Elkin’s novels were universally hailed by critics. His second novel, A Bad Man (1967), established Elkin as “one of the flashiest and most exciting comic talents in view,” according to the New York Times Book Review. Despite his diagnosis with multiple sclerosis in 1972, Elkin continued to write regularly, even incorporating the disease into his novel The Franchiser (1976), which was released to great acclaim. Elkin won his first National Book Critics Circle Award with George Mills (1982), an achievement he repeated with Mrs. Ted Bliss (1995). His string of critical successes continued throughout his career. He was a National Book Award finalist two more times with Searches and Seizures (1974) and The MacGuffin (1991), and a PEN Faulkner finalist with Van Gogh’s Room at Arles (1994). Elkin was also the recipient of the Longview Foundation Award, the Paris Review Humor Prize, Guggenheim and Rockefeller fellowships, a grant from the National Endowment for the Arts and Humanities, and the Rosenthal Family Foundation Award, as well as a member of the American Academy of Arts and Letters.

Even though he was confined to a wheelchair toward the end of his life, Elkin continued teaching classes at Washington University until his passing in 1995 from congestive heart failure.

A one-year-old Elkin in 1931. His father was born in Russia and his mother was a native New Yorker, though the couple raised Stanley largely in Chicago.

Elkin in Oakland, New Jersey, around 1940. His parents, Philip and Zelda, originally met in this camp in Oakland, which lies at the foot of the Catskills.

Elkin as a teenager in Oakland, New Jersey. Throughout his childhood, Elkin and his family retreated to Oakland for the hot summer months, spending July and August with a group of family friends. His time there would later inform much of his writing, including the novella “The Condominium” from Searches & Seizures.
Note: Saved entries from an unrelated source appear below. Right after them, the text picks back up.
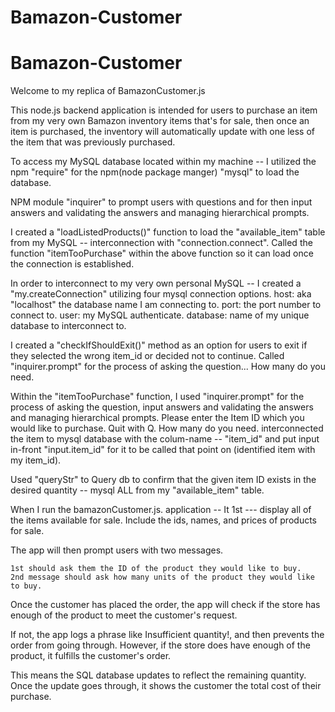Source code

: # Bamazon-Customer

# Bamazon-Customer

Welcome to my replica of BamazonCustomer.js

This node.js backend application is intended for users to purchase an item from my very own Bamazon inventory items that's for sale, then once an item is purchased, the inventory will automatically update with one less of the item that was previously purchased.

To access my MySQL database located within my machine -- I utilized the npm "require" for the npm(node package manger) "mysql" to load the database.

NPM module "inquirer" to prompt users with questions and for then input answers and validating the answers and managing hierarchical prompts.

I created a "loadListedProducts()" function to load the "available_item" table from my MySQL -- interconnection with "connection.connect".
    Called the function "itemTooPurchase" within the above function so it can load once the connection is established.

In order to interconnect to my very own personal MySQL -- I created a "my.createConnection" utilizing four mysql connection options.
    host: aka "localhost" the database name I am connecting to.
    port: the port number to connect to.
    user: my MySQL authenticate.
    database: name of my unique database to interconnect to.

I created a "checkIfShouldExit()" method as an option for users to exit if they selected the wrong item_id or decided not to continue. Called "inquirer.prompt" for the process of asking the question...
    How many do you need.

Within the "itemTooPurchase" function, I used "inquirer.prompt" for the process of asking the question, input answers and validating the answers and managing hierarchical prompts.
Please enter the Item ID which you would like to purchase.
    Quit with Q.
    How many do you need.
interconnected the item to mysql database with the colum-name -- "item_id" and put input in-front "input.item_id" for it to be called that point on (identified item with my item_id).

Used "queryStr" to Query db to confirm that the given item ID exists in the desired quantity -- mysql ALL from my "available_item" table.

When I run the bamazonCustomer.js. application -- It  1st --- display all of the items available for sale. Include the ids, names, and prices of products for sale.

The app will then prompt users with two messages.

    1st should ask them the ID of the product they would like to buy.
    2nd message should ask how many units of the product they would like to buy.
Once the customer has placed the order, the app will check if the store has enough of the product to meet the customer's request.

If not, the app logs a phrase like Insufficient quantity!, and then prevents the order from going through.
However, if the store does have enough of the product, it fulfills the customer's order.

This means the SQL database updates to reflect the remaining quantity.
Once the update goes through, it shows the customer the total cost of their purchase.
Elkin at a typewriter during college. Throughout his time as an undergraduate, Elkin was routinely praised by his English professors for the intelligence and wit of his work.
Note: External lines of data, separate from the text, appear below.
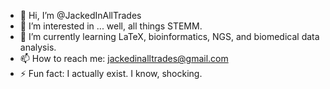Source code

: - 👋 Hi, I’m @JackedInAllTrades
- 👀 I’m interested in ... well, all things STEMM.
- 🌱 I’m currently learning LaTeX, bioinformatics, NGS, and biomedical data analysis.
- 📫 How to reach me: jackedinalltrades@gmail.com
- ⚡ Fun fact: I actually exist. I know, shocking.

<!---
JackedInAllTrades/JackedInAllTrades is a ✨ special ✨ repository because its `README.md` (this file) appears on your GitHub profile.
You can click the Preview link to take a look at your changes.
--->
Stanley and Joan on their wedding day in 1953. The county clerk who signed their marriage license was Richard J. Daley, who would go on to become the mayor of Chicago as well as one of the most notorious figures in American politics during the 1960s.

Elkin with his son Philip in Urbana, Illinois, in August of 1959. Philip, who was named after Elkin’s father, was adopted in 1958.

The first page of Elkin’s debut novel, Boswell, marked with editorial notes. The book was published in 1964 while Elkin was an English professor at Washington University in St. Louis, Missouri.

Elkin in 1964, the year he published his first novel, Boswell. He went on to write nine more novels, as well as two novella collections and two short-story collections, during his tenure at Washington University.

Stanley and Joan Elkin pose with their children in front of an oil painting of Elkin at the Olin Library at Washington University in 1992. The painting was completed and installed in 1991.